Bludit API Plugin Unrestricted File Upload RCE

This repository is a small standalone Python proof-of-concept exploit for CVE-2026-25099 affecting Bludit CMS versions earlier than 3.18.4. It contains two files: the main exploit script, CVE-2026-25099.py, and a README describing usage, affected versions, remediation, and sample output. The exploit automates a full authenticated attack chain against Bludit's API plugin. First, it queries GET /api/pages with a provided API token to obtain a valid page key.

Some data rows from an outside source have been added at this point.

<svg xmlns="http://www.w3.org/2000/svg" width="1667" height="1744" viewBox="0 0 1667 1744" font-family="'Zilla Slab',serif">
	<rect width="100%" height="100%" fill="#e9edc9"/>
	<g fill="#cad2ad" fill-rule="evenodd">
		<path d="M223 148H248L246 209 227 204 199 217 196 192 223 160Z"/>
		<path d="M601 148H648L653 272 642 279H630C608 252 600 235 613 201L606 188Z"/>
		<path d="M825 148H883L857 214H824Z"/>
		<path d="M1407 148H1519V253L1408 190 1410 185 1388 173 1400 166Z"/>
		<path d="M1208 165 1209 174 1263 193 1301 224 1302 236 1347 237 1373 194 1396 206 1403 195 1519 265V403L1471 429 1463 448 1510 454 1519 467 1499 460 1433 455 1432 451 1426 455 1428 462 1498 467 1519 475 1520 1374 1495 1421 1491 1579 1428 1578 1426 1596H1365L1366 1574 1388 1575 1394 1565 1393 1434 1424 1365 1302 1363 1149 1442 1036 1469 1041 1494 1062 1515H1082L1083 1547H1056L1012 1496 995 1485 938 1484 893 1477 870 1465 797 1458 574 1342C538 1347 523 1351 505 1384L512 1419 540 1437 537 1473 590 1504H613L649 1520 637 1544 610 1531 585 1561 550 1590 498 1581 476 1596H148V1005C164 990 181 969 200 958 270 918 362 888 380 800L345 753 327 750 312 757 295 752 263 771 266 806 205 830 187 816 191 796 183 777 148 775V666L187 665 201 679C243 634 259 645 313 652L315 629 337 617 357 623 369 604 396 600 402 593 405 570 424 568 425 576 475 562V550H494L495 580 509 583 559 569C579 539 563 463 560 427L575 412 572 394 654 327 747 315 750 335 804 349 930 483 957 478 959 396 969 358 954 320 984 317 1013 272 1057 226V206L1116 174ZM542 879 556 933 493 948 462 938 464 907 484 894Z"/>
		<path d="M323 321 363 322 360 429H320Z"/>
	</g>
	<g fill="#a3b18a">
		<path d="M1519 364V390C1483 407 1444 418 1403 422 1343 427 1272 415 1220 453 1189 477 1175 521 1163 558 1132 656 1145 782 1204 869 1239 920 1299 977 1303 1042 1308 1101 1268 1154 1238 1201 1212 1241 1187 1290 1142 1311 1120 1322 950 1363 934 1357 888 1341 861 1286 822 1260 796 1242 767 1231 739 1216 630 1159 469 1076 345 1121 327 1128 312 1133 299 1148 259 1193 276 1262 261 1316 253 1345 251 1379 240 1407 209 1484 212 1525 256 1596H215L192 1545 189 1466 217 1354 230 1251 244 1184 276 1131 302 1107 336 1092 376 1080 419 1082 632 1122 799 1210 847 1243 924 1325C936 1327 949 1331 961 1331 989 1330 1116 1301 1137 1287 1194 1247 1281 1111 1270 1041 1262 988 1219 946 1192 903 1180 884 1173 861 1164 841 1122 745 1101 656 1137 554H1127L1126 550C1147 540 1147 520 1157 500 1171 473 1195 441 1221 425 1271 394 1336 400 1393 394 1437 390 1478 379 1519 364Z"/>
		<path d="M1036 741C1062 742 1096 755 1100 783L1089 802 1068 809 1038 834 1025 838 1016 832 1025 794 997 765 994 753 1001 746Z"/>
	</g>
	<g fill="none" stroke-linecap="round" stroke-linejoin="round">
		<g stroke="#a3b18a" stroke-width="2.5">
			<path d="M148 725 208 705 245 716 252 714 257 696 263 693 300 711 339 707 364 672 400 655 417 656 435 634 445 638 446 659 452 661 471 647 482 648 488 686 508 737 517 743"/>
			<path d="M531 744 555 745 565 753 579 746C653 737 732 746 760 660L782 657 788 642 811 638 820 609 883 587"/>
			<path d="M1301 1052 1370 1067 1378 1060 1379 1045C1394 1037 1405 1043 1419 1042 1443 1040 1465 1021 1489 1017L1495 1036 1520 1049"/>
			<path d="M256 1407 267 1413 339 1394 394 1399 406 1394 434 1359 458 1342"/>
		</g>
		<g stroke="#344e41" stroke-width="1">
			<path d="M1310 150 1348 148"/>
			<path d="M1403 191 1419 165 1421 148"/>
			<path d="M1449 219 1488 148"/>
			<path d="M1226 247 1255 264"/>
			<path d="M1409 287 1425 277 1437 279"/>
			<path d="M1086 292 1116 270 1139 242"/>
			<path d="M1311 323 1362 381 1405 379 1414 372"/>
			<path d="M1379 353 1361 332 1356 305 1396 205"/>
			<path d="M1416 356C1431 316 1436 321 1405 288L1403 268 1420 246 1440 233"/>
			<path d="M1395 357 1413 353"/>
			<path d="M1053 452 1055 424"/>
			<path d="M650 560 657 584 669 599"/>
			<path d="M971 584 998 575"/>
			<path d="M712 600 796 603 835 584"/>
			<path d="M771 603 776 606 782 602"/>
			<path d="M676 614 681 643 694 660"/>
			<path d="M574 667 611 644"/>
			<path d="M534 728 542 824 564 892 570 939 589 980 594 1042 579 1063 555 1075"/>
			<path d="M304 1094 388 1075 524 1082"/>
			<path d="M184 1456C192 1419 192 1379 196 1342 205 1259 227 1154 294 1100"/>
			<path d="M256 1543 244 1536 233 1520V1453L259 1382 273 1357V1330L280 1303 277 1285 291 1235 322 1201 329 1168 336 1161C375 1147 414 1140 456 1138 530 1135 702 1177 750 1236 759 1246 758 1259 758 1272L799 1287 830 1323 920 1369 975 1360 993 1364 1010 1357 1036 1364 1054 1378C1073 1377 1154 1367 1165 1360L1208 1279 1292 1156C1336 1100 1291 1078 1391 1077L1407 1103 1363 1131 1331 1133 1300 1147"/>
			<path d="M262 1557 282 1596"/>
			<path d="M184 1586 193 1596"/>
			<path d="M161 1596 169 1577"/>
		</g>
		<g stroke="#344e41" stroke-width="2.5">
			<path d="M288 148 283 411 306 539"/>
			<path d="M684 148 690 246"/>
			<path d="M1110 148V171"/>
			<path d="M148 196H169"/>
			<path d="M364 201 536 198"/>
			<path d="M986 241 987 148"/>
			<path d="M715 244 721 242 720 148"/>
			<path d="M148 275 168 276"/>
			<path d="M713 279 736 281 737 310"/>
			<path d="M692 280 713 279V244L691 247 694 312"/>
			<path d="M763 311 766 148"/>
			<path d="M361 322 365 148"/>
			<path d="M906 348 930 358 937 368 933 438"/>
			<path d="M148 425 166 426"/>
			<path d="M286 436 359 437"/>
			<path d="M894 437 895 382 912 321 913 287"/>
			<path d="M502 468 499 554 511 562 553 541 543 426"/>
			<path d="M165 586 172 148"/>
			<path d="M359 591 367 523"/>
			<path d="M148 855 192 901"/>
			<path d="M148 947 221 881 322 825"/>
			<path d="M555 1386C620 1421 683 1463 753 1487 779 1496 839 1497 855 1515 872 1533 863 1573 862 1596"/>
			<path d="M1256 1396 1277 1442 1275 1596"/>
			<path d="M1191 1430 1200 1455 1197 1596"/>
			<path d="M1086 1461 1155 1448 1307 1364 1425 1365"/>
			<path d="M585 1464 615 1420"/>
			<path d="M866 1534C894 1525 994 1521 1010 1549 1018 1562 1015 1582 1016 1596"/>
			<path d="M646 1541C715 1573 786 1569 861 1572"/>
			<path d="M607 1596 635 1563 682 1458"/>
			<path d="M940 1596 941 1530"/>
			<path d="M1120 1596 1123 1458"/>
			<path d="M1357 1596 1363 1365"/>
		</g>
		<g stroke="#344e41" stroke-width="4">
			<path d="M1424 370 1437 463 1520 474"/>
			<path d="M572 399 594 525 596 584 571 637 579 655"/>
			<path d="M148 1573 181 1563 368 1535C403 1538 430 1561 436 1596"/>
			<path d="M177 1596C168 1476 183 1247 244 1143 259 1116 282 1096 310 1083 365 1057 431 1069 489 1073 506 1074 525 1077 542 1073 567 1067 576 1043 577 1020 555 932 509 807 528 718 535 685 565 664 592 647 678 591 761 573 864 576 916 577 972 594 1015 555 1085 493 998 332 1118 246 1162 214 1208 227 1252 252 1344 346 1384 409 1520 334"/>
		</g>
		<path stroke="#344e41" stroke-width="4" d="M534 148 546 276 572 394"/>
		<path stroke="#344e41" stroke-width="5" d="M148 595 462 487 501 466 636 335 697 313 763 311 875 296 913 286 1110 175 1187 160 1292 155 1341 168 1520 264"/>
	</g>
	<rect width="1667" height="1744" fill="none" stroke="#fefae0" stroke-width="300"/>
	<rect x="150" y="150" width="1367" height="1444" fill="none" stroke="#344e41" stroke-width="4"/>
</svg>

Next, it abuses POST /api/files/<page-key> to upload an arbitrary PHP file because the vulnerable endpoint does not validate file extension or content. The script generates a random .php filename and uploads a minimal webshell that executes commands passed through the cmd request parameter using PHP's system() function. After upload, it derives the expected public shell location under /bl-content/uploads/pages/<page-key>/<random>.php, verifies code execution by running id, and then either executes a single operator-supplied command or enters an interactive command loop. Structurally, the Python code is straightforward and organized into helper functions: get_page_key() for API enumeration, upload_shell() for exploitation, execute_command() for post-exploitation command execution, and main() for CLI handling and workflow orchestration. It uses argparse for command-line arguments and requests for HTTP communication. There is no framework dependency, no persistence logic, and no advanced evasion or payload staging. The exploit is operational because it includes a working payload and interactive command execution, but it is still a simple PoC-style tool rather than a heavily weaponized framework module. The main capability is authenticated remote code execution via arbitrary file upload leading to a webshell. The key prerequisite is possession of a valid Bludit API token and access to a vulnerable instance with the API plugin enabled.